Abstract

A 73-year-old white male presented with oliguric renal failure (creatinine 784 mmol/l). Computerized tomography (CT) demonstrated bilateral hydronephrosis and an atrophic left kidney secondary to idiopathic retroperitoneal fibrosis (fig. 1). Abdominal aortic aneurysm and lymphoma were excluded. Isotope renography confirmed a nonfunctioning left kidney. Co-morbid disease included ischemic heart disease, peripheral vascular disease, hypertension, noninsulin-dependent diabetes, hypercholesterolemia and diverticular disease. Initial management included retrograde placement of a right Double-J stent (Medical Engineering Corp., New York, New York) and high dose steroids (40 mg per day) for 3 months. Creatinine declined to a baseline of 177 mmol/l. Following removal of the Double-J stent creatinine increased during a 4-month period to 400 mmol/l with CT evidence of recurrent hydronephrosis. A right percutaneous nephrostomy was inserted and a preoperative nephrostogram showed an extensive ureteral stricture involving the distal and lower mid ureter. A midline laparotomy revealed dense retroperitoneal fibrosis encasing the right ureter. Multiple biopsies for frozen section confirmed fibrosis without malignancy. Ureterolysis proved impossible due to the degree of fibrosis and extensive stricturing of the right ureter. A defect of approximately 9 cm between the proximal ureter and the bladder resulted. Because of significant arteriopathy, renal autotransplantation was not considered appropriate, and substitution of the ureter with an enteric segment was elected. The appendix was isolated on its mesentery, and an end-to-end anastomosis was created between the proximal ureter and the tip of the appendix.
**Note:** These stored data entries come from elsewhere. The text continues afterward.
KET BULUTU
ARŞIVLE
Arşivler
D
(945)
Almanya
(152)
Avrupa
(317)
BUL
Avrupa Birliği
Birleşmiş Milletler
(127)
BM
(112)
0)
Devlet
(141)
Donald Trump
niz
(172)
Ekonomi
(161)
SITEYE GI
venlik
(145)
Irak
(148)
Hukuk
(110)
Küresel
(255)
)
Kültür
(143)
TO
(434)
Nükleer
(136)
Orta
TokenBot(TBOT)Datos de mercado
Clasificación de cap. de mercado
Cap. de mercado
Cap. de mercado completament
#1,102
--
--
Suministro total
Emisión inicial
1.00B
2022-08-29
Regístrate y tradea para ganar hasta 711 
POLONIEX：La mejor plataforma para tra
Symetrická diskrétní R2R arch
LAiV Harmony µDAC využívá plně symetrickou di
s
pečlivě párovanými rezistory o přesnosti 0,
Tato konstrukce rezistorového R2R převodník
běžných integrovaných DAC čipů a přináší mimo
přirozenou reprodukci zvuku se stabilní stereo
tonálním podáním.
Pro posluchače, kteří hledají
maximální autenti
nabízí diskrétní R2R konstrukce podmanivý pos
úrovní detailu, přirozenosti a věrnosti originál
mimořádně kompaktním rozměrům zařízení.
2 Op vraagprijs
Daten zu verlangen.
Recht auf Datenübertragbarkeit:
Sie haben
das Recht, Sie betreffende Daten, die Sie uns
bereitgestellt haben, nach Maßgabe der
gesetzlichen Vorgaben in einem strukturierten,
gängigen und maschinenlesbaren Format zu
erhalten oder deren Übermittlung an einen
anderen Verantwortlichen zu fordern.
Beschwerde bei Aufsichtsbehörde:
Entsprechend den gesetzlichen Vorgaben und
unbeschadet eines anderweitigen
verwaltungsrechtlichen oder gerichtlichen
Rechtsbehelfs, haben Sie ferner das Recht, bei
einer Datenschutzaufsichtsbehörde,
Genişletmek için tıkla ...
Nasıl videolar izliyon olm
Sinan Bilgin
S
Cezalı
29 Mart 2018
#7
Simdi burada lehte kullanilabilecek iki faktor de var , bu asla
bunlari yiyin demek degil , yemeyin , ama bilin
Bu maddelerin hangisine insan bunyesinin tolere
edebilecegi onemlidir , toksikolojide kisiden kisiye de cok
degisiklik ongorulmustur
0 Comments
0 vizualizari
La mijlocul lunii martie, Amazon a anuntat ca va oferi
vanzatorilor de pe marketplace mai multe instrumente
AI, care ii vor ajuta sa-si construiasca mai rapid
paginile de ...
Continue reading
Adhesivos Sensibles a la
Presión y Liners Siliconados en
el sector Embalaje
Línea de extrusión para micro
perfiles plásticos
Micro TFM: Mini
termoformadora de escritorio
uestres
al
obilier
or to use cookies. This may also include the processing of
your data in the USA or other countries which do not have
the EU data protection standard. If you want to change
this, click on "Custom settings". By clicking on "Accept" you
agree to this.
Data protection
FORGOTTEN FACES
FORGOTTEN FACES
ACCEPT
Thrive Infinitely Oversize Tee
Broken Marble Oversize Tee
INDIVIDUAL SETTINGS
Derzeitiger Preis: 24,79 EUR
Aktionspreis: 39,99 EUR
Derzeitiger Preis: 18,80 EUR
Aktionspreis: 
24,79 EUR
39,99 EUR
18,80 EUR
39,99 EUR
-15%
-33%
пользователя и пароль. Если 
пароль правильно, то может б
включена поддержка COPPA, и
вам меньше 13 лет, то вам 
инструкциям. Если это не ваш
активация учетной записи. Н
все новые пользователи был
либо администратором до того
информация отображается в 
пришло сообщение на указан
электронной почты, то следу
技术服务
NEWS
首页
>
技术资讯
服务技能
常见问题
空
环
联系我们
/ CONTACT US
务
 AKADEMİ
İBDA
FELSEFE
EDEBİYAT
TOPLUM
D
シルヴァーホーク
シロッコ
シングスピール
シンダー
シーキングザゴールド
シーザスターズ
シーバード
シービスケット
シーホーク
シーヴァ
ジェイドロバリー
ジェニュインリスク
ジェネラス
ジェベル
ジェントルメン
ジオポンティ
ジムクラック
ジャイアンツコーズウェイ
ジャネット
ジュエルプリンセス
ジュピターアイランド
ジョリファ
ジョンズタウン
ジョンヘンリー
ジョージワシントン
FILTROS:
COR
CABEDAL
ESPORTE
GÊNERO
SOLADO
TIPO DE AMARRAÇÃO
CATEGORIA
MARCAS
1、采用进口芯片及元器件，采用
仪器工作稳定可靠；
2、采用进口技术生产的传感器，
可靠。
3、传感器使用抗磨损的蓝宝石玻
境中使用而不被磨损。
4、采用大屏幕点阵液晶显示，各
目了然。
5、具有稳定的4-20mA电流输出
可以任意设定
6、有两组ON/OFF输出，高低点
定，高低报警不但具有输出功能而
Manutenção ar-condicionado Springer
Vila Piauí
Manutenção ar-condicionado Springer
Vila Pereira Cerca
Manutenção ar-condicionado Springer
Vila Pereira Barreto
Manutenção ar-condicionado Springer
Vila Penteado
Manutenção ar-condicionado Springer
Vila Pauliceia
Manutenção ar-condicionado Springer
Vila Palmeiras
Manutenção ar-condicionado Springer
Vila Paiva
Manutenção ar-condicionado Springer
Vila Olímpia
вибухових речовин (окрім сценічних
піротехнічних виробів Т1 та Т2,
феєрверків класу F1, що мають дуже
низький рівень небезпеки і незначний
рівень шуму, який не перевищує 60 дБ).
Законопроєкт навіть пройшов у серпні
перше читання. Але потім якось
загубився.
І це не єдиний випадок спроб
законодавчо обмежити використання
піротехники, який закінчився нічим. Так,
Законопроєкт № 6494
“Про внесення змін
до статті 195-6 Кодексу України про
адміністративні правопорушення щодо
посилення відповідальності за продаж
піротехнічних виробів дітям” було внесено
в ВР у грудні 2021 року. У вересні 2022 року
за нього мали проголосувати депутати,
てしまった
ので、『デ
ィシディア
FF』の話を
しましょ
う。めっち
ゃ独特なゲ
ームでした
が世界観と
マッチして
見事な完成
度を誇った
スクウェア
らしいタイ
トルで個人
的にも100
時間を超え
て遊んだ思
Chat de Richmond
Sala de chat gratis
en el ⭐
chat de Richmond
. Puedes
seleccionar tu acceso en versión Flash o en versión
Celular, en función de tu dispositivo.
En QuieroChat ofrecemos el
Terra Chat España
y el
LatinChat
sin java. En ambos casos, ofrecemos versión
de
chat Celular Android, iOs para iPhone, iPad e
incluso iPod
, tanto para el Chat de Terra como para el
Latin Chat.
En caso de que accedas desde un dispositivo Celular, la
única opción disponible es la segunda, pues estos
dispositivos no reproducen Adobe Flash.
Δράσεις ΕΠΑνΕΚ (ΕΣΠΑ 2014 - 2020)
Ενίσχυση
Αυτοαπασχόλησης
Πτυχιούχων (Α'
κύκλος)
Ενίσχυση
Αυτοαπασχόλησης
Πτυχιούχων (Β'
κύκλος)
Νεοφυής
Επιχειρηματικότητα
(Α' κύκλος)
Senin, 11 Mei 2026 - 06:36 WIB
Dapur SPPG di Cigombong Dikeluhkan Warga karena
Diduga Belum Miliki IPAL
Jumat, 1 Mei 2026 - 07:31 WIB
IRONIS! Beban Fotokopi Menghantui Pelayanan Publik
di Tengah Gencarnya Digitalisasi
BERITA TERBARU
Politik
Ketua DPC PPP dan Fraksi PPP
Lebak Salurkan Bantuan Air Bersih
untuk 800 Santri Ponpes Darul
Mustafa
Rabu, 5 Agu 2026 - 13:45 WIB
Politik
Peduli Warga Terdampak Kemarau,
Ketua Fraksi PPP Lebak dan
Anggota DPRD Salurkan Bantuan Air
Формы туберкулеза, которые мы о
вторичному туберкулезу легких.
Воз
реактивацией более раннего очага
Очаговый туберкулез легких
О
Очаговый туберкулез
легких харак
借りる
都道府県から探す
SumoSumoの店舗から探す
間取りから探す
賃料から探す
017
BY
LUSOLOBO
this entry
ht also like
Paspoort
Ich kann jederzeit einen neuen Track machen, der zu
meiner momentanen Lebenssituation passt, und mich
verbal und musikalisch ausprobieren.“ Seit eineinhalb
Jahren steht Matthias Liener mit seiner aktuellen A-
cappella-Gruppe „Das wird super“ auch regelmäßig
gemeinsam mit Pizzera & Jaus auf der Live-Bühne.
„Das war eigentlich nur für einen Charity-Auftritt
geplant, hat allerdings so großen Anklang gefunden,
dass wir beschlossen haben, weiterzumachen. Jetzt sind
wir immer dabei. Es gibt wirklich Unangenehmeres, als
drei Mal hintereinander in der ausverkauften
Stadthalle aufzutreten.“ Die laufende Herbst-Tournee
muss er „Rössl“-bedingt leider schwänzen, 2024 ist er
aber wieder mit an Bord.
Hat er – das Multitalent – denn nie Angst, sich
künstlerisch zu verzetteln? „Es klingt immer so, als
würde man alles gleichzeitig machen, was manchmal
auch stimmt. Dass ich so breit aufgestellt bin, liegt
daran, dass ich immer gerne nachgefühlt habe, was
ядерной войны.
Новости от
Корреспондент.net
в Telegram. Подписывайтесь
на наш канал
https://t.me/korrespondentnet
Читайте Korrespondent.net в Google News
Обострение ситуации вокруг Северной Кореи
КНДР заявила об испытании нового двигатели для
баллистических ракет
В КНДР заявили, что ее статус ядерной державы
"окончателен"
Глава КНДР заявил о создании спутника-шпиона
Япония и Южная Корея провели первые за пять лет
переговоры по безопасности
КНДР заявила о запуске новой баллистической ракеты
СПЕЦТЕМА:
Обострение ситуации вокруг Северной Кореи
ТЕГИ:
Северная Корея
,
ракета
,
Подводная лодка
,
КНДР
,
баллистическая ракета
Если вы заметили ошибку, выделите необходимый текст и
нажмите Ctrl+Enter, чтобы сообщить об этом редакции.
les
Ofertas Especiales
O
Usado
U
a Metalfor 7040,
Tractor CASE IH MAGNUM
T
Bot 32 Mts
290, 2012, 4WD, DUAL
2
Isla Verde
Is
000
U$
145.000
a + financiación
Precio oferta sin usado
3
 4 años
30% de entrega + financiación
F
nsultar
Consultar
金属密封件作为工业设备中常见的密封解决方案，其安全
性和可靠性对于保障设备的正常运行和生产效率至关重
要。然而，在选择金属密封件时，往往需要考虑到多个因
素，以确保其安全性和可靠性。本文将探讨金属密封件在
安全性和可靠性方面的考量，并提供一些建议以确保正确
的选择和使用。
The cecal end of the appendix was anastomosed to the bladder over a 2.3Fr Double-J stent using a modified Lich technique (fig. 2). Postoperative recovery was uneventful. The Double-J stent was removed 6 weeks postoperatively. Nephrostogram on postoperative day 7 demonstrated no evidence of obstruction with good flow of contrast material into the appendiceal conduit. At 2-year followup the patient remains well with a serum creatinine of 176 mmol/l.